ACTIVITY: Show all the lines in the data below that include the word "main".

MATERIAL FOR THE TASK:
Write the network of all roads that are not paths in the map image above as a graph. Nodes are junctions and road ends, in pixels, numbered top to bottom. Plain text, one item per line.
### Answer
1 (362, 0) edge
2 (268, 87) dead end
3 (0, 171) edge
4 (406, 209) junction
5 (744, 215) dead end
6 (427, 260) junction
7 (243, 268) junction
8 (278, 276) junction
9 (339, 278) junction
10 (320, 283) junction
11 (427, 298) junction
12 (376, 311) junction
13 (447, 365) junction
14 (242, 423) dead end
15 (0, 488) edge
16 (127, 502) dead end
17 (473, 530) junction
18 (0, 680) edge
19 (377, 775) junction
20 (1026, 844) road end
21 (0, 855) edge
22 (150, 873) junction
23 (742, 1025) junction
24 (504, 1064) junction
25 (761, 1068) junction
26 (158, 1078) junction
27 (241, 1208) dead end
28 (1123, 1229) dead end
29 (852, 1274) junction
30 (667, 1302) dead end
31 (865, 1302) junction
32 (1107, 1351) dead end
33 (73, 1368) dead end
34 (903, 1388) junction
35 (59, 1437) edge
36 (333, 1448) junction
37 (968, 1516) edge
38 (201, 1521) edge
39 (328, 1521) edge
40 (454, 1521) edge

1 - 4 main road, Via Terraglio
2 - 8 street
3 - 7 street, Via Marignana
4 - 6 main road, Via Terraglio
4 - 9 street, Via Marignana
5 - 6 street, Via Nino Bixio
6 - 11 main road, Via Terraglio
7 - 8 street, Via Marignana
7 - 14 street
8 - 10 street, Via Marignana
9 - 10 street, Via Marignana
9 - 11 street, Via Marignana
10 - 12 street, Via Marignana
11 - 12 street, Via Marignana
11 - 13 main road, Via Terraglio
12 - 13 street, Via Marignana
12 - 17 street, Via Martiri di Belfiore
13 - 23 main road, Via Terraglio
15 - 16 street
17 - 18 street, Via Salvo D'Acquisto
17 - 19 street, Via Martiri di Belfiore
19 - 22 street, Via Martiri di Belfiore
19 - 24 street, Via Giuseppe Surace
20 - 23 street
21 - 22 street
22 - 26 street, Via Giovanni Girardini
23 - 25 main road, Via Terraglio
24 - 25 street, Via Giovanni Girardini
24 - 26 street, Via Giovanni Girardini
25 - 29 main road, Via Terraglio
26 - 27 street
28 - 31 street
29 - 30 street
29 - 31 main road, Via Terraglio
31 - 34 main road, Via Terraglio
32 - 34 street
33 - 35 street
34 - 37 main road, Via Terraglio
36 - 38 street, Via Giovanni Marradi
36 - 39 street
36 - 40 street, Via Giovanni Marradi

SOLUTION TO THE EXERCISE:
1 - 4 main road, Via Terraglio
4 - 6 main road, Via Terraglio
6 - 11 main road, Via Terraglio
11 - 13 main road, Via Terraglio
13 - 23 main road, Via Terraglio
23 - 25 main road, Via Terraglio
25 - 29 main road, Via Terraglio
29 - 31 main road, Via Terraglio
31 - 34 main road, Via Terraglio
34 - 37 main road, Via Terraglio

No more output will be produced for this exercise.